WORK ITEM:
Output range, inclusive: from the line containing "7: (95, 95, 7.46)" to the line containing "29: (311, 84, 6.81)". Restate those lines from the data below word for word and only those.

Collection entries

________________________

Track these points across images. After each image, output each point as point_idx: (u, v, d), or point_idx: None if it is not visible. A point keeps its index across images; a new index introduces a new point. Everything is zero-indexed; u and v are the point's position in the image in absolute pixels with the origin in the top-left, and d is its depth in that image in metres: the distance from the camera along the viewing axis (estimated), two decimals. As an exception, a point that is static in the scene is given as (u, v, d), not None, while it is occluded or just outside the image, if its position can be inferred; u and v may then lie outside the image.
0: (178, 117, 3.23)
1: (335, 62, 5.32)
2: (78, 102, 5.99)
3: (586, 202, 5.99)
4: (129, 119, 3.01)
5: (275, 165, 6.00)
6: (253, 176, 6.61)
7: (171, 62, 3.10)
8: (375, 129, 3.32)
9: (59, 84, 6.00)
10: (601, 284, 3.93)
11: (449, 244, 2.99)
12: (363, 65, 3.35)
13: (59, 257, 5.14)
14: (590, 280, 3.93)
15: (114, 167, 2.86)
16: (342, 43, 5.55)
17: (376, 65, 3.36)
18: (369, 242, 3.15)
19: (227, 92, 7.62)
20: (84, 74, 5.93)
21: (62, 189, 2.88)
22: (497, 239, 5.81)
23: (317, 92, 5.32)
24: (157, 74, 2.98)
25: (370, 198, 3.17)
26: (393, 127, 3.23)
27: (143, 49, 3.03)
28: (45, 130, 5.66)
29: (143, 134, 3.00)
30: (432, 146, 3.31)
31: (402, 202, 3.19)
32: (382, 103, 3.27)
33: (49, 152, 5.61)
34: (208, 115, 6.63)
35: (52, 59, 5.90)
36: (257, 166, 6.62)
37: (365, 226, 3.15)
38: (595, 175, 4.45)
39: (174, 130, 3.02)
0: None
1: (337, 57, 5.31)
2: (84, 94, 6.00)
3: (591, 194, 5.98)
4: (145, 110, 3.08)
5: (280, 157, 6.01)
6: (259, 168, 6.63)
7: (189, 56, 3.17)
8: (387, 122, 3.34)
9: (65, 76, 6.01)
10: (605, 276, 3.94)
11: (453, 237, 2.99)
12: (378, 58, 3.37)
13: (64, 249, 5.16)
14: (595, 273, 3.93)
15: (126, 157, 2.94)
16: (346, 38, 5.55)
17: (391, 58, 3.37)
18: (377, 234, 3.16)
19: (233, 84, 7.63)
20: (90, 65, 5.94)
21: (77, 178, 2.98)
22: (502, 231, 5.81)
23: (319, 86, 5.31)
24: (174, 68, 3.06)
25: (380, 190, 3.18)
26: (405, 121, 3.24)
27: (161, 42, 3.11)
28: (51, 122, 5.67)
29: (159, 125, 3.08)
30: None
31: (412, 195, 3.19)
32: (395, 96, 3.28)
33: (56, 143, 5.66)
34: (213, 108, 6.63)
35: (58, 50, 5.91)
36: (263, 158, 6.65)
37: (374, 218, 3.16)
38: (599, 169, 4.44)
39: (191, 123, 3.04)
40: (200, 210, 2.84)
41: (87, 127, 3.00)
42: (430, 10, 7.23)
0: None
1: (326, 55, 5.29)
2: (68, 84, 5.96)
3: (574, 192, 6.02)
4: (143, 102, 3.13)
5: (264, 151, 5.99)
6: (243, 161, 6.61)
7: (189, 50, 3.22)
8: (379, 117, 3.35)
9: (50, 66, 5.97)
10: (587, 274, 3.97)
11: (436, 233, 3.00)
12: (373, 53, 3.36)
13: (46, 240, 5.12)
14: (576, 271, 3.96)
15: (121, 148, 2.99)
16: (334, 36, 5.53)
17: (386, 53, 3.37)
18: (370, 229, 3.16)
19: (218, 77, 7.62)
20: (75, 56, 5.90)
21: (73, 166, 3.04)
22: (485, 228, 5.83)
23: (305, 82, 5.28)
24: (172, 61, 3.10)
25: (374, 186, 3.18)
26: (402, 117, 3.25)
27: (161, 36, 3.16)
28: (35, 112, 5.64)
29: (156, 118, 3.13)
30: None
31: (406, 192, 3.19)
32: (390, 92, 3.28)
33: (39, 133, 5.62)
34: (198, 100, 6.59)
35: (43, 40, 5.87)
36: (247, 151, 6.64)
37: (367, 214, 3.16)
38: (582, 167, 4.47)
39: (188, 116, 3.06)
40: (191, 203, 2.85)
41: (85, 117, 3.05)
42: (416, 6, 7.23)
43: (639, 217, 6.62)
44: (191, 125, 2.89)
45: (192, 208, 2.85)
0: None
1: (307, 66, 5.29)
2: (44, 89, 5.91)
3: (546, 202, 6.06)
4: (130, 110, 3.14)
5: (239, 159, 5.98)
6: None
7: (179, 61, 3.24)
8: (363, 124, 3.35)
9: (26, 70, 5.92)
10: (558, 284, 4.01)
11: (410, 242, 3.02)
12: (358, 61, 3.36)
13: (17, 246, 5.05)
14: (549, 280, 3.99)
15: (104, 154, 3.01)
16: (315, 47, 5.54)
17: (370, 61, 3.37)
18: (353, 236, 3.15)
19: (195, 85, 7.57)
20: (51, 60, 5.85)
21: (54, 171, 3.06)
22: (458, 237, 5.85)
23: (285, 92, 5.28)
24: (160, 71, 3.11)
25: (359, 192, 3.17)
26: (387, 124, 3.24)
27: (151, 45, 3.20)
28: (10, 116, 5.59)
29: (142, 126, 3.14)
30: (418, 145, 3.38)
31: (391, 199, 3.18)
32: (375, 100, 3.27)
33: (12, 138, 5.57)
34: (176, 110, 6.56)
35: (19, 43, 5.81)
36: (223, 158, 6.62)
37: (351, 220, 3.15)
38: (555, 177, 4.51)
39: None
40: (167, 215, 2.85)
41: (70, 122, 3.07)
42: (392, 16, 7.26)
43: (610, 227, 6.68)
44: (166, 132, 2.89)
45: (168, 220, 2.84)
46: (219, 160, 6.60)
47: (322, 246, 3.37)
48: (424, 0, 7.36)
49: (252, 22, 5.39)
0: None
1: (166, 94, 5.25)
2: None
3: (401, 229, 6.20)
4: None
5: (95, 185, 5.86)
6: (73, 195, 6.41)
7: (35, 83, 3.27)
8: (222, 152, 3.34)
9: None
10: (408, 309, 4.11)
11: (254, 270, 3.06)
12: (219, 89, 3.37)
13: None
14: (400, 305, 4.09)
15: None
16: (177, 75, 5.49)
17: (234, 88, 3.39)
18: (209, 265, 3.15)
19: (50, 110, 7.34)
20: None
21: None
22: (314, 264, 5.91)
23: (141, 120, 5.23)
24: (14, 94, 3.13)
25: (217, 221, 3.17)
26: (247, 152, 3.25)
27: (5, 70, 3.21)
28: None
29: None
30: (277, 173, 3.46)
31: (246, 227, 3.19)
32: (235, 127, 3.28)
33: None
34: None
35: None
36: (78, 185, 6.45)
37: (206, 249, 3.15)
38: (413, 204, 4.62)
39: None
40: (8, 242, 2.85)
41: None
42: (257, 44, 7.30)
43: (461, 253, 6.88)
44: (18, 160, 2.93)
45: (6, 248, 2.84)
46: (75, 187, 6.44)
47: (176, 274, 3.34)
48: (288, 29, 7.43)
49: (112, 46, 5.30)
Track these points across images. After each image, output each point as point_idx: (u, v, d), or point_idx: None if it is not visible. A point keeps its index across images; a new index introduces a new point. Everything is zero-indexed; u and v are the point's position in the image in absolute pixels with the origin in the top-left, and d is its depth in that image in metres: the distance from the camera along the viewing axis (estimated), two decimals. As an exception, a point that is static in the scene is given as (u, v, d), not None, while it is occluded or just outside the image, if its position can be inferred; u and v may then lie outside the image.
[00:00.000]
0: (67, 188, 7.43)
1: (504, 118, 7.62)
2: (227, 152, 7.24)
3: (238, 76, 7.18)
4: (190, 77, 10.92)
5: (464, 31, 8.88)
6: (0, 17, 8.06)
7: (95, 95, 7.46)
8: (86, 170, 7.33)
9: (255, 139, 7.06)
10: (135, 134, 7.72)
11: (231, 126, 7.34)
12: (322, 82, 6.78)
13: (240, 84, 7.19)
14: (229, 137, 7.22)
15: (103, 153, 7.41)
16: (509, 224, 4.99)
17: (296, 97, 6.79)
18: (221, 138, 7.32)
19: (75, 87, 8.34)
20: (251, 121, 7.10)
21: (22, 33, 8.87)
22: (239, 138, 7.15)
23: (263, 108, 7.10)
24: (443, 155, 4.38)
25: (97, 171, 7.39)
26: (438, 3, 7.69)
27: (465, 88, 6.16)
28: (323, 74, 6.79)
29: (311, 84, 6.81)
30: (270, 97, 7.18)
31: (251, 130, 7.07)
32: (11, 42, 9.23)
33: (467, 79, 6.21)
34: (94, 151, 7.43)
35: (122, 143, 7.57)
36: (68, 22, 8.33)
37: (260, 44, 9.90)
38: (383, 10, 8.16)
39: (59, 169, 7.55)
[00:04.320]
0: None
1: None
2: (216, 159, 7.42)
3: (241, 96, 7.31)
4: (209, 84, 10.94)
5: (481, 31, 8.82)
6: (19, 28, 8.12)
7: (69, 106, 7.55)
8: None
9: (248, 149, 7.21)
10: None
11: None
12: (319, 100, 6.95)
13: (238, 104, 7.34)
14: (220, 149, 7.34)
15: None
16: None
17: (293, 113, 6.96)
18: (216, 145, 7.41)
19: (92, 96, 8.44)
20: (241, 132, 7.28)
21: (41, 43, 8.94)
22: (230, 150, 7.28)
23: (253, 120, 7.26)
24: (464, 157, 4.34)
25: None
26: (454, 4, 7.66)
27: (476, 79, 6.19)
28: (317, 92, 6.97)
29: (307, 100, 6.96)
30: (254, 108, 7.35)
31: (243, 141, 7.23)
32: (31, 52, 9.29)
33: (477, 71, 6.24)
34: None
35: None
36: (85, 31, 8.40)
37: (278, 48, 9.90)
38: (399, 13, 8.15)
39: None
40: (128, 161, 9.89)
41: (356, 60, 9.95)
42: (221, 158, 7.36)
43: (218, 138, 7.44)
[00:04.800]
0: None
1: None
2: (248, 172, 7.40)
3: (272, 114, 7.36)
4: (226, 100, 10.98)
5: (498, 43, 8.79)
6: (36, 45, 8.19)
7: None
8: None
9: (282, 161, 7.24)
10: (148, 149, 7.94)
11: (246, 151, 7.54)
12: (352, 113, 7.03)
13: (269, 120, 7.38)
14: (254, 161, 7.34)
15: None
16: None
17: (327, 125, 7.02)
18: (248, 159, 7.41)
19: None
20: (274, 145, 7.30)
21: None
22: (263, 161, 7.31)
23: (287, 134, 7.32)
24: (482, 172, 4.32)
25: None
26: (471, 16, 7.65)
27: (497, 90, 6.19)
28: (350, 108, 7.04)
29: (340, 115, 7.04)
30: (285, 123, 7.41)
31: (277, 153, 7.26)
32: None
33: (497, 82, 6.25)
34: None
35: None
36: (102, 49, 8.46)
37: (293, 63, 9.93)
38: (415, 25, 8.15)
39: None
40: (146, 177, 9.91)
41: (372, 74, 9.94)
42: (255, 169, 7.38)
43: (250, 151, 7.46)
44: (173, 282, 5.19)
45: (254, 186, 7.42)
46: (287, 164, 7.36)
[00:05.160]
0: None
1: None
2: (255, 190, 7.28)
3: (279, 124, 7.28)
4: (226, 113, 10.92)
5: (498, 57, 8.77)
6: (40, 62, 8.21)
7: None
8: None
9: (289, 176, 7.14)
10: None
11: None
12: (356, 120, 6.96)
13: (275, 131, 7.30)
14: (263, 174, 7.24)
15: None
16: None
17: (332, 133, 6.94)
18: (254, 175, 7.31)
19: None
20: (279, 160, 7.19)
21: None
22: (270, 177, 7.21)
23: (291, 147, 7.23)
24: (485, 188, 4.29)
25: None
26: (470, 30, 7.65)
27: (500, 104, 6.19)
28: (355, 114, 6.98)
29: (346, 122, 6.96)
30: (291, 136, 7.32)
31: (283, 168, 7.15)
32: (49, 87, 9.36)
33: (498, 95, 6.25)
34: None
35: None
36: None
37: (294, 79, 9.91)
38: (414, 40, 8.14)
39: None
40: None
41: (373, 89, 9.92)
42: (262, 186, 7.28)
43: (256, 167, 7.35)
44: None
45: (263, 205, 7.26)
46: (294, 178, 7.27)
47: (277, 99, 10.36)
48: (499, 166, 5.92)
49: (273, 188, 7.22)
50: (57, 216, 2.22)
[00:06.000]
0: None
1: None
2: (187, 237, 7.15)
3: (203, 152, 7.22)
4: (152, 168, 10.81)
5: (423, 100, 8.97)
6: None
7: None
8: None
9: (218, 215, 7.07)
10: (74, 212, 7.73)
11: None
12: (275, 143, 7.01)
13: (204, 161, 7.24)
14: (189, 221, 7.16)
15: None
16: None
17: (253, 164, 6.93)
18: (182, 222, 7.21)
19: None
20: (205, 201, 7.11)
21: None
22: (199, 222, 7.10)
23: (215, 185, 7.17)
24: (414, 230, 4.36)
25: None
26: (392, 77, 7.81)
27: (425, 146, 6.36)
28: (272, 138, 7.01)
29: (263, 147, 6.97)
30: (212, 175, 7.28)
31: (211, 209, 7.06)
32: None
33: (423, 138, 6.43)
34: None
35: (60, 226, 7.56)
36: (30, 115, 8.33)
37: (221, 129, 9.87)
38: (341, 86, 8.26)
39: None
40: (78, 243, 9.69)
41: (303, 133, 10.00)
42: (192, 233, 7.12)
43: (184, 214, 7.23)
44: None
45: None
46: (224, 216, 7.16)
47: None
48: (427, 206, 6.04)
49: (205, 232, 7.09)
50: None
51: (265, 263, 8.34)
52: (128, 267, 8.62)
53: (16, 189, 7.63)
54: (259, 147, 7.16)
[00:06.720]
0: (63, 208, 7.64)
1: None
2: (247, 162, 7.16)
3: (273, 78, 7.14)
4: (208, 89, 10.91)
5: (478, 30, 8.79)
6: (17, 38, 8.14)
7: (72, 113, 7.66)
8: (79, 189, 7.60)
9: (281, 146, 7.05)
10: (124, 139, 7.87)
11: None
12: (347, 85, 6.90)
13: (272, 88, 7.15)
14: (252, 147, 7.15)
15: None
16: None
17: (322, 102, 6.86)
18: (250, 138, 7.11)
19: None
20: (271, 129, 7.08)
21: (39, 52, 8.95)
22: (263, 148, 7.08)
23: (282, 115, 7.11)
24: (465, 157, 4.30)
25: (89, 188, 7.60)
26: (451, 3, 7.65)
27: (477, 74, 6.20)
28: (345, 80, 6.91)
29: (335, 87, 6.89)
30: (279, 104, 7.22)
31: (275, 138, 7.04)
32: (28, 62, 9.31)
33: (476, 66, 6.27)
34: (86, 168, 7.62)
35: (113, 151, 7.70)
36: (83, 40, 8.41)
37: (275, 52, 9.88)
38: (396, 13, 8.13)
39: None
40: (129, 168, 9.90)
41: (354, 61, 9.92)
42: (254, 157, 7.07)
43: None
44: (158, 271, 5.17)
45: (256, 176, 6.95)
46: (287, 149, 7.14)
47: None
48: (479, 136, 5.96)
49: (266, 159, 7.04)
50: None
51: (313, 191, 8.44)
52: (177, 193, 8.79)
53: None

________________________

RESPONSE:
7: (95, 95, 7.46)
8: (86, 170, 7.33)
9: (255, 139, 7.06)
10: (135, 134, 7.72)
11: (231, 126, 7.34)
12: (322, 82, 6.78)
13: (240, 84, 7.19)
14: (229, 137, 7.22)
15: (103, 153, 7.41)
16: (509, 224, 4.99)
17: (296, 97, 6.79)
18: (221, 138, 7.32)
19: (75, 87, 8.34)
20: (251, 121, 7.10)
21: (22, 33, 8.87)
22: (239, 138, 7.15)
23: (263, 108, 7.10)
24: (443, 155, 4.38)
25: (97, 171, 7.39)
26: (438, 3, 7.69)
27: (465, 88, 6.16)
28: (323, 74, 6.79)
29: (311, 84, 6.81)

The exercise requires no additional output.